Items listed in a dataset:
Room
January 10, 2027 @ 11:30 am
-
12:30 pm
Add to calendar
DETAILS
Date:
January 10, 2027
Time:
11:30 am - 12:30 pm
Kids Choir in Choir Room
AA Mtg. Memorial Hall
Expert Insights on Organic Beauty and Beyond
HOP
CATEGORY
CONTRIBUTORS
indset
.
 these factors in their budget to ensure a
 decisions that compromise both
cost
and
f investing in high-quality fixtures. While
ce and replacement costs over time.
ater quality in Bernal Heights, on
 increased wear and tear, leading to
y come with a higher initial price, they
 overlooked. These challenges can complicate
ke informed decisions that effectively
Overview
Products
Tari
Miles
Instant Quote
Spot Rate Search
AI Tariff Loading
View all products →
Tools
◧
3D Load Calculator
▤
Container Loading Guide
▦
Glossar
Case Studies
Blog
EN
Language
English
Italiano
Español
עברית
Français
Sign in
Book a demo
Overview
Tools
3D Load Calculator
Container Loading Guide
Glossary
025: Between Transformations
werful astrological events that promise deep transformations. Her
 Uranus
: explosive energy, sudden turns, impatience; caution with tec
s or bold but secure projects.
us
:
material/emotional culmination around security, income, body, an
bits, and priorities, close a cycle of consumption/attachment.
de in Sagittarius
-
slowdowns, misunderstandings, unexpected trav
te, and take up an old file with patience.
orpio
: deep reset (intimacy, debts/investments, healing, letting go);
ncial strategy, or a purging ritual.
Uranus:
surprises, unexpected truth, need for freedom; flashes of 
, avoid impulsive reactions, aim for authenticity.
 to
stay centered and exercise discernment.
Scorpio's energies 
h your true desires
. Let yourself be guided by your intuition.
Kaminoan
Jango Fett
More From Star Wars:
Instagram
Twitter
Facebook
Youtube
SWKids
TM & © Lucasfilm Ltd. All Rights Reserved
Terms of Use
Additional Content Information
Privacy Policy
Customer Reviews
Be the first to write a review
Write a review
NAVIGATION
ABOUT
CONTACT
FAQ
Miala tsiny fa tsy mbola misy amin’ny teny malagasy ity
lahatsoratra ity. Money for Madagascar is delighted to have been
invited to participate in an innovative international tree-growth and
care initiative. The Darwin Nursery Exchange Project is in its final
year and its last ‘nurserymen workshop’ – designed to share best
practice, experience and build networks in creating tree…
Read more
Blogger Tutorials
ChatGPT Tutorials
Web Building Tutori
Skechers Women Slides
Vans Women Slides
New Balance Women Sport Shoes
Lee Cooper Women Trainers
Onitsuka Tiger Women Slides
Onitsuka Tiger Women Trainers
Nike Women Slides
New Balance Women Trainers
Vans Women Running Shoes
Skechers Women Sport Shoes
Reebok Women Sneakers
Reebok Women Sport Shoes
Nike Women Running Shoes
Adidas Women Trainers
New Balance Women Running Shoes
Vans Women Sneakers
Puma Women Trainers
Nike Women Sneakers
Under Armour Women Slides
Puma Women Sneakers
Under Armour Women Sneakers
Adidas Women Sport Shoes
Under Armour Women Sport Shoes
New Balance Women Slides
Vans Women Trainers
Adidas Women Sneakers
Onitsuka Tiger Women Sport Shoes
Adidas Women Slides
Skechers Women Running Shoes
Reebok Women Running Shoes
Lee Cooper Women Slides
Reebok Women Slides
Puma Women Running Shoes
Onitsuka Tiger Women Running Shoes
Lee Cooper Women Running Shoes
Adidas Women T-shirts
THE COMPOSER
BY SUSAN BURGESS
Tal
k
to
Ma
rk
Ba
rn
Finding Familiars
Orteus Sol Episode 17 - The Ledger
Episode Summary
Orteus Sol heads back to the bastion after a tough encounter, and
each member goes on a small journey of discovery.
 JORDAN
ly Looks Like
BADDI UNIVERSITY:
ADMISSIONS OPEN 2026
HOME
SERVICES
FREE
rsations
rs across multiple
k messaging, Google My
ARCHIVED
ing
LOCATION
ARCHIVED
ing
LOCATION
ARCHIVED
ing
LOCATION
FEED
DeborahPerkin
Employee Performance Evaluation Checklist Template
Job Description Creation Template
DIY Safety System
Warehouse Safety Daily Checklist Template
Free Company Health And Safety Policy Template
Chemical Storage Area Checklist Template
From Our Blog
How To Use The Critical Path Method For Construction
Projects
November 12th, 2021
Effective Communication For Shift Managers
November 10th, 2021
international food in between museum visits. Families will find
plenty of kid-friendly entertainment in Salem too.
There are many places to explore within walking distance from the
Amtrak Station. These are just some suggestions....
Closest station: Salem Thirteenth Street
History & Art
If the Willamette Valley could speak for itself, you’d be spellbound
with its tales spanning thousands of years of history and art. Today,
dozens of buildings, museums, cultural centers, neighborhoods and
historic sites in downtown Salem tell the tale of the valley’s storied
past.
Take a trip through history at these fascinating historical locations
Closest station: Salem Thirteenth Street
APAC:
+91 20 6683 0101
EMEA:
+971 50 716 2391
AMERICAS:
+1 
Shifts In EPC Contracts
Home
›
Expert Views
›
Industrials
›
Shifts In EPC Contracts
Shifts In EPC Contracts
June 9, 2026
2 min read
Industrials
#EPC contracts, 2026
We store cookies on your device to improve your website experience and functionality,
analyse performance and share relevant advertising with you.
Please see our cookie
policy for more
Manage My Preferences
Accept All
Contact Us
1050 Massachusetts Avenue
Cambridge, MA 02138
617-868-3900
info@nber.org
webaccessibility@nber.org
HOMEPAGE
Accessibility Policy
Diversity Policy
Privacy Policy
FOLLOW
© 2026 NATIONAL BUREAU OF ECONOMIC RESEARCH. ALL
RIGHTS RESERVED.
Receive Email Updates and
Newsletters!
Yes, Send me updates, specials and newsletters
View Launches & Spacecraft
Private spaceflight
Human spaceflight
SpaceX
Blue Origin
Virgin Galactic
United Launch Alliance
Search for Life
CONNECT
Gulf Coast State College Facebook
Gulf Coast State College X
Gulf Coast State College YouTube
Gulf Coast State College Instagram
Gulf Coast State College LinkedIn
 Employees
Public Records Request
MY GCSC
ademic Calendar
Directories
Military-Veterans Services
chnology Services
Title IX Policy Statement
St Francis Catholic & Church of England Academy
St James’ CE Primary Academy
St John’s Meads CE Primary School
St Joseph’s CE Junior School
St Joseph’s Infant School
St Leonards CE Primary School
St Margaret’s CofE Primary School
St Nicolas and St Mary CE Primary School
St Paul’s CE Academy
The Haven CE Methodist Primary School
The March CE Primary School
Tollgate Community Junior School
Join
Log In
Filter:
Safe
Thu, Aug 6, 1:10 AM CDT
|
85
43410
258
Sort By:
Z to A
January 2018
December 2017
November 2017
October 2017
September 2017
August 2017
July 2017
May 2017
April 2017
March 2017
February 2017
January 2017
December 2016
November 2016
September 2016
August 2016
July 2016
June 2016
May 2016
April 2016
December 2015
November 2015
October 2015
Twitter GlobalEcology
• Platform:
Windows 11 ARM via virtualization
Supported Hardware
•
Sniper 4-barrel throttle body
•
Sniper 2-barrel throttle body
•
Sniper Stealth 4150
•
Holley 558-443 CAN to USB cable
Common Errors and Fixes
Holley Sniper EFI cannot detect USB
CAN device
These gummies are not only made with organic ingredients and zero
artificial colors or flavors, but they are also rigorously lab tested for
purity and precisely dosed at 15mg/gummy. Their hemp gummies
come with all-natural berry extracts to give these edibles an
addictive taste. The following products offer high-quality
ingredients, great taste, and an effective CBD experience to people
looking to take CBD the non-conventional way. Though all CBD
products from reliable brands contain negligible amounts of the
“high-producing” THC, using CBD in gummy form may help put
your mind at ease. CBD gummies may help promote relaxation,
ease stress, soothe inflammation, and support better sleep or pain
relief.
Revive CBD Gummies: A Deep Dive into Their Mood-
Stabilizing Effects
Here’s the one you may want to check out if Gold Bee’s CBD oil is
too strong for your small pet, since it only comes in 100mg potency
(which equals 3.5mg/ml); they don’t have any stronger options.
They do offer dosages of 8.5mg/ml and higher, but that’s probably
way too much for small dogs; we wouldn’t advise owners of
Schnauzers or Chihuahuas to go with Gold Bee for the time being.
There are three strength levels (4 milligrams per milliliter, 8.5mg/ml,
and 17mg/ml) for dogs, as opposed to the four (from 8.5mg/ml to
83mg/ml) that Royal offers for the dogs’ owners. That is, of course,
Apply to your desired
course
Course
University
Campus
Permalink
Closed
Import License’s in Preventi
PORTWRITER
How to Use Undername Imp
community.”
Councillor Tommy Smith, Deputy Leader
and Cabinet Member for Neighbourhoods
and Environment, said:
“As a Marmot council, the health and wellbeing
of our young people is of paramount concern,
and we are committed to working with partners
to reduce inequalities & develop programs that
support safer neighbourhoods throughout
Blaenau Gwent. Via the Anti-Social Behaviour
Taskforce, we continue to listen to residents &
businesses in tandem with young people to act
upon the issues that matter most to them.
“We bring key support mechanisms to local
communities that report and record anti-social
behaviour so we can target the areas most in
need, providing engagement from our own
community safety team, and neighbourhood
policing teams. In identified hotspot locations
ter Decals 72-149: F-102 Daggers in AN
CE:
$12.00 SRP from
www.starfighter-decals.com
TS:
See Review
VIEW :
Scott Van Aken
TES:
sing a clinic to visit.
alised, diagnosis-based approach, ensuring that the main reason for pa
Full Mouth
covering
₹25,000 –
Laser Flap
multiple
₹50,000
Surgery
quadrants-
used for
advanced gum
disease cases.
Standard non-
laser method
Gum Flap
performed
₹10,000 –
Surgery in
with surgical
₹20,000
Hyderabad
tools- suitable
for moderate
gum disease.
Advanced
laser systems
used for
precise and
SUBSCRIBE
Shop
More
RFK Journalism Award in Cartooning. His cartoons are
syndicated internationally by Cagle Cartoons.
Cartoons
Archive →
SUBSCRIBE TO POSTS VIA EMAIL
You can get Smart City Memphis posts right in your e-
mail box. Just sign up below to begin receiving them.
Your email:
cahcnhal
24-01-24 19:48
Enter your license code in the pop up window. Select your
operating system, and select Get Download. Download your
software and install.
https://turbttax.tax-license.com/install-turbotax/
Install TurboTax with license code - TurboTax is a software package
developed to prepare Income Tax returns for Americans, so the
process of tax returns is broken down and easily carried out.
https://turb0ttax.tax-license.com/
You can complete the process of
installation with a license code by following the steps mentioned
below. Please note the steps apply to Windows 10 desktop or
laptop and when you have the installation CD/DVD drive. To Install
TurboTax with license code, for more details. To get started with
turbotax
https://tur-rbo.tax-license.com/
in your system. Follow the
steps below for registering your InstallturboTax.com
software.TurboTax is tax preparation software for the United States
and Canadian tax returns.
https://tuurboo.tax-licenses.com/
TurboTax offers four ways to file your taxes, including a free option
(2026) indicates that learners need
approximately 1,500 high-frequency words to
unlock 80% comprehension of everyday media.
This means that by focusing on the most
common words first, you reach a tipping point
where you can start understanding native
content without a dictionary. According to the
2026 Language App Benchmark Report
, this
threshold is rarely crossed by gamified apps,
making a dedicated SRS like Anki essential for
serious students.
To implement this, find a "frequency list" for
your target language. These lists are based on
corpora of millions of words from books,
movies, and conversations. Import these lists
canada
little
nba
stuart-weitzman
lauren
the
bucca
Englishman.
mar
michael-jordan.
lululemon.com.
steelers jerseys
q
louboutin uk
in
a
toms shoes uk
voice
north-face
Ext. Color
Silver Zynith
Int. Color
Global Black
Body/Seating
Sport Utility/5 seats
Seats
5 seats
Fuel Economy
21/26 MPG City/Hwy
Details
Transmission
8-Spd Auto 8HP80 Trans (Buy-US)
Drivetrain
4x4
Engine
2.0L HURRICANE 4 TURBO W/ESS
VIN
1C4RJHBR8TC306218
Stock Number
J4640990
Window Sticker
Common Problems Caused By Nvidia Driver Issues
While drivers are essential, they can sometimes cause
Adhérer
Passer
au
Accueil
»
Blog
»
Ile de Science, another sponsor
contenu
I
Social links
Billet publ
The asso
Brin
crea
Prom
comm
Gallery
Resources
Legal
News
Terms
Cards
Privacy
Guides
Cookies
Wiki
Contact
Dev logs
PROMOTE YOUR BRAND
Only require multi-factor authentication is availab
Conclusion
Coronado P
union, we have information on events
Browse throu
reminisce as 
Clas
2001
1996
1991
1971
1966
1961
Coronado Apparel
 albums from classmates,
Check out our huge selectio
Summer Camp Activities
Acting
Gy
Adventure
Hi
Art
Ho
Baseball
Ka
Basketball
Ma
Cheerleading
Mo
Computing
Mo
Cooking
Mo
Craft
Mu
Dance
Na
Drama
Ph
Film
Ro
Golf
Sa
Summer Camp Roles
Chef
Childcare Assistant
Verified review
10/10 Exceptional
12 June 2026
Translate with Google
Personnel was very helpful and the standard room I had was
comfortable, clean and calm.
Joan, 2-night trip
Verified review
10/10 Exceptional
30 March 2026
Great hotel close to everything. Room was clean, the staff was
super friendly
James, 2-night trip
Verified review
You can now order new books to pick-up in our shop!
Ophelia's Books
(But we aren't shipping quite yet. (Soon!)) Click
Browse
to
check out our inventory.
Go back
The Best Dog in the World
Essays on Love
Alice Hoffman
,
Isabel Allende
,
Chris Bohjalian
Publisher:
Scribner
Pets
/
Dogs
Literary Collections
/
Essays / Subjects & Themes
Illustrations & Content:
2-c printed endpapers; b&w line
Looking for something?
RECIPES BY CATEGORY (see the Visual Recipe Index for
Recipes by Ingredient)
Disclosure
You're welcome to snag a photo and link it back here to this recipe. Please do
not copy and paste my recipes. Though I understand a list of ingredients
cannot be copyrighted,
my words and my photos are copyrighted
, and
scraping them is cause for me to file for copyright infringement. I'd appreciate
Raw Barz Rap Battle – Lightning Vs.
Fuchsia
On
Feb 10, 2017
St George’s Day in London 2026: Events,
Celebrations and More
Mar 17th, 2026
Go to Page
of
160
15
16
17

[Work task]:
Print, from the entries above, the line with "New Balance Women Running Shoes", the line with "Adidas Women Sneakers" and all lines between them, exactly and with nothing else.

[Answer space]:
New Balance Women Running Shoes
Vans Women Sneakers
Puma Women Trainers
Nike Women Sneakers
Under Armour Women Slides
Puma Women Sneakers
Under Armour Women Sneakers
Adidas Women Sport Shoes
Under Armour Women Sport Shoes
New Balance Women Slides
Vans Women Trainers
Adidas Women Sneakers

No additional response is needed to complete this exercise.